I hate to sound like a broken record, (no, I don't) but there is no one food that's best for every dog and every owner.

If there were, the others would all disappear from the market.


----------



## Cheetah (May 25, 2006)

Mine are both on Canidae and poop once or twice a day. But Ron is right. Not everyone will see the same results. My cat was on Felidae for a while, and she pooped SO MUCH. >x.x;<


----------



## Alpha (Aug 24, 2006)

I agree with Ron when it comes to certain dogs not "taking" to certain brands. Even if they are known to be high quality.

Generally when you switch to a higher quality food (Canidae from Purina is a HUGE step up) you'll see big changes, usually first off in poop. THan a few weeks later, perhaps teeth and coat, energy levels etc.

As lovemygreys said, higher quality foods are usually just that because there aren't an "extra's". Stuff your dog doesn't need, but they put in there so it "tastes good" to the dog. Stuff that just comes right back out, but is in there anyways.

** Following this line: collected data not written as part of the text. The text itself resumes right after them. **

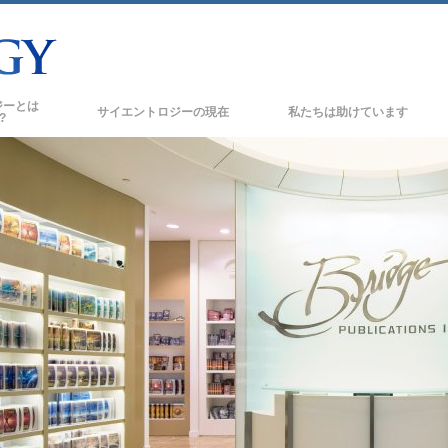
ジーとは
サイエントロジーの
現在
私たちは助けています
?
サイエントロジー教会
新しい
の信条と規律
サイエントロジー教会
トたちが語るサイエント
上級
オーガニゼーション
トに会いましょう
フラッグ･ランド･ベース
フリーウィンズ
の基本原理
サイエントロジーを
世界にもたらす
スの紹介
デビッド･ミスキャベッジ･サイエントロジ
ーの教会指導者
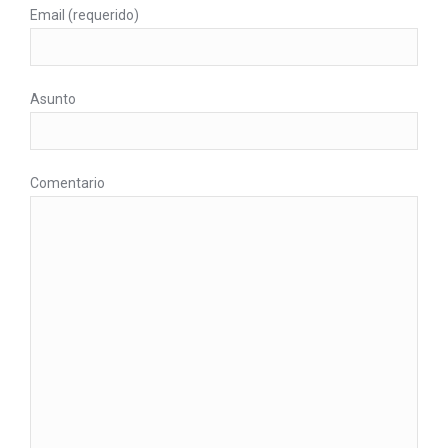
Email (requerido)
Asunto
Comentario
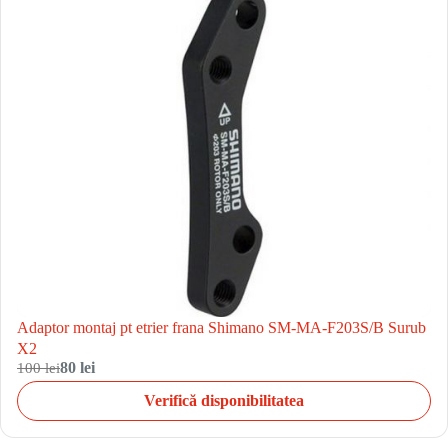
Adaptor montaj pt etrier frana Shimano SM-MA-F203S/B Surub
X2
100 lei
80 lei
Verifică disponibilitatea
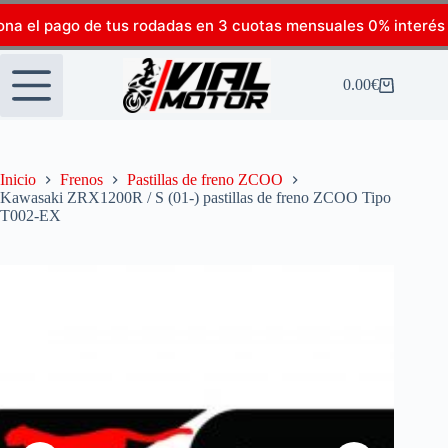
ona el pago de tus rodadas en 3 cuotas mensuales 0% interés
0.00
€
Inicio
Frenos
Pastillas de freno ZCOO
Kawasaki ZRX1200R / S (01-) pastillas de freno ZCOO Tipo
T002-EX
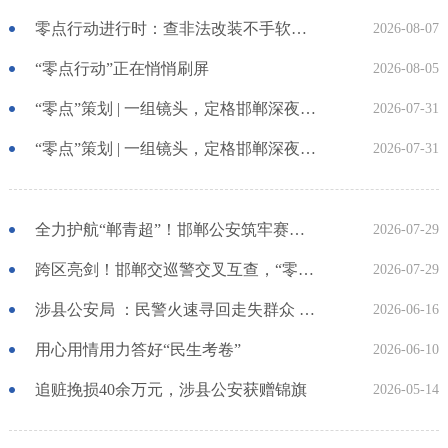
零点行动进行时：查非法改装不手软，送安全知识不停歇
2026-08-07
“零点行动”正在悄悄刷屏
2026-08-05
“零点”策划 | 一组镜头，定格邯郸深夜的藏蓝身影
2026-07-31
“零点”策划 | 一组镜头，定格邯郸深夜的藏蓝身影
2026-07-31
全力护航“郸青超”！邯郸公安筑牢赛事平安防线
2026-07-29
跨区亮剑！邯郸交巡警交叉互查，“零点安全行动”持续纵深推进
2026-07-29
涉县公安局 ：民警火速寻回走失群众 锦旗书信寄深情
2026-06-16
用心用情用力答好“民生考卷”
2026-06-10
追赃挽损40余万元，涉县公安获赠锦旗
2026-05-14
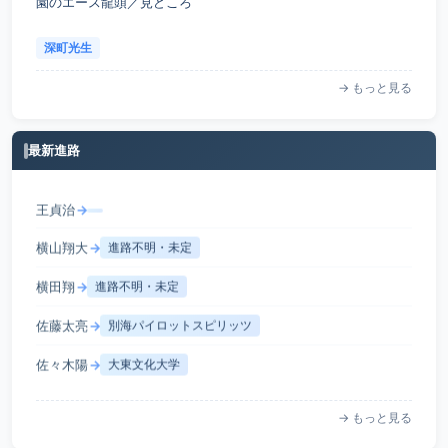
園のエース龍頭／見どころ
深町光生
→ もっと見る
最新進路
王貞治
→
横山翔大
→
進路不明・未定
横田翔
→
進路不明・未定
佐藤太亮
→
別海パイロットスピリッツ
佐々木陽
→
大東文化大学
→ もっと見る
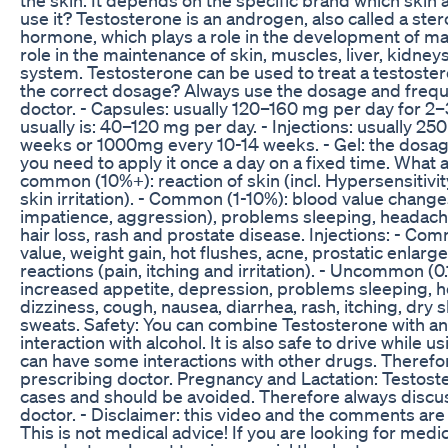
use it? Testosterone is an androgen, also called a ster
hormone, which plays a role in the development of male
role in the maintenance of skin, muscles, liver, kidne
system. Testosterone can be used to treat a testoster
the correct dosage? Always use the dosage and freq
doctor. - Capsules: usually 120–160 mg per day for 
usually is: 40–120 mg per day. - Injections: usually 2
weeks or 1000mg every 10-14 weeks. - Gel: the dosage
you need to apply it once a day on a fixed time. What a
common (10%+): reaction of skin (incl. Hypersensitivity
skin irritation). - Common (1-10%): blood value change
impatience, aggression), problems sleeping, headache,
hair loss, rash and prostate disease. Injections: - Co
value, weight gain, hot flushes, acne, prostatic enlarg
reactions (pain, itching and irritation). - Uncommon (0.
increased appetite, depression, problems sleeping, 
dizziness, cough, nausea, diarrhea, rash, itching, dry sk
sweats. Safety: You can combine Testosterone with any
interaction with alcohol. It is also safe to drive while 
can have some interactions with other drugs. Therefor
prescribing doctor. Pregnancy and Lactation: Testos
cases and should be avoided. Therefore always discus
doctor. - Disclaimer: this video and the comments are
This is not medical advice! If you are looking for medi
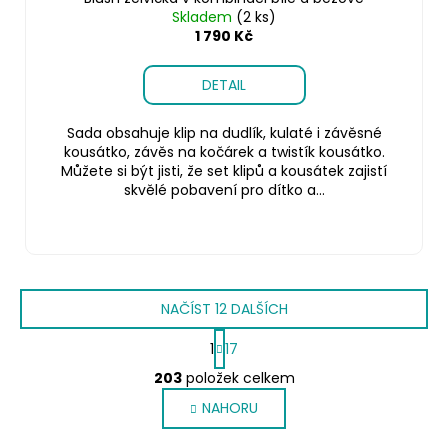
Skladem
(2 ks)
1 790 Kč
DETAIL
Sada obsahuje klip na dudlík, kulaté i závěsné
kousátko, závěs na kočárek a twistík kousátko.
Můžete si být jisti, že set klipů a kousátek zajistí
skvělé pobavení pro dítko a...
NAČÍST 12 DALŠÍCH
S
1
17
t
O
r
203
položek celkem
v
á
NAHORU
l
n
k
á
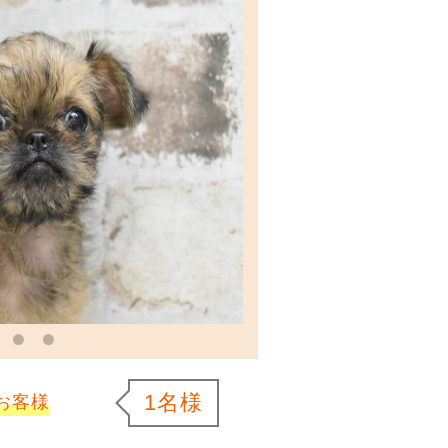
1名様
お客様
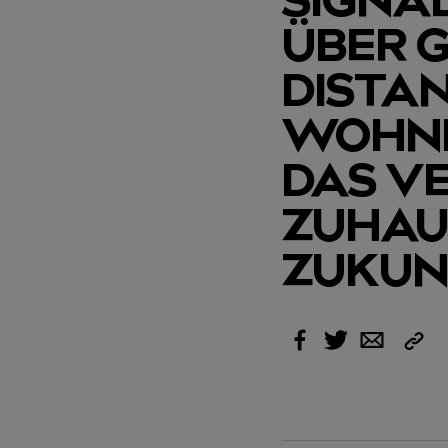
ÜBER G
ISTANZ
OHNBE
AS VE
UHAUSE
UKUN
Link
Facebook
Twitter
Email
kopi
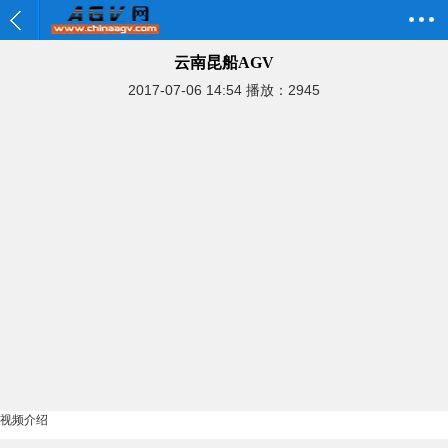
云南昆船AGV
2017-07-06 14:54
播放：2945
视频介绍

When I switched to raw, not only did they poop 50% less (times) but their poops were a quarter of the size as well. A BIG drop in "elimination".

Have you seen any runs yet?


----------



## DobManiac (Aug 12, 2007)

Alpha said:


> Generally when you switch to a higher quality food (Canidae from Purina is a HUGE step up) you'll see big changes, usually first off in poop. THan a few weeks later, perhaps teeth and coat, energy levels etc.
> 
> As lovemygreys said, higher quality foods are usually just that because there aren't an "extra's". Stuff your dog doesn't need, but they put in there so it "tastes good" to the dog. Stuff that just comes right back out, but is in there anyways.


Dawn also gained wieght on wellness core. But this was my fault. I was feeding the same amount of wellness core as proplan. Big mistake. LOL Now she only eats two cups a day, and looks great.


----------



## Durbkat (Jun 26, 2007)

Alpha said:


> Generally when you switch to a higher quality food (Canidae from Purina is a HUGE step up) you'll see big changes, usually first off in poop. THan a few weeks later, perhaps teeth and coat, energy levels etc.


Thats how it went with Snoopy, first it was the poop, then he got more energy and he shed alot less and he didn't have anymore spilt ends and dead ends.


----------



## Alpha (Aug 24, 2006)

Sheddings a good one!  lol

Dobmaniac - I know what your talking about! LOL. Fromm ROxy's supposed to get around 4 cups, the new grain free go! natural I got, she gets around 2! 

And Fromm is by far a low-grade kibble! That much of a difference!


----------



## Durbkat (Jun 26, 2007)

He used to shed all over me but now he hardly sheds which means I get to keep his hair long like I want to.


----------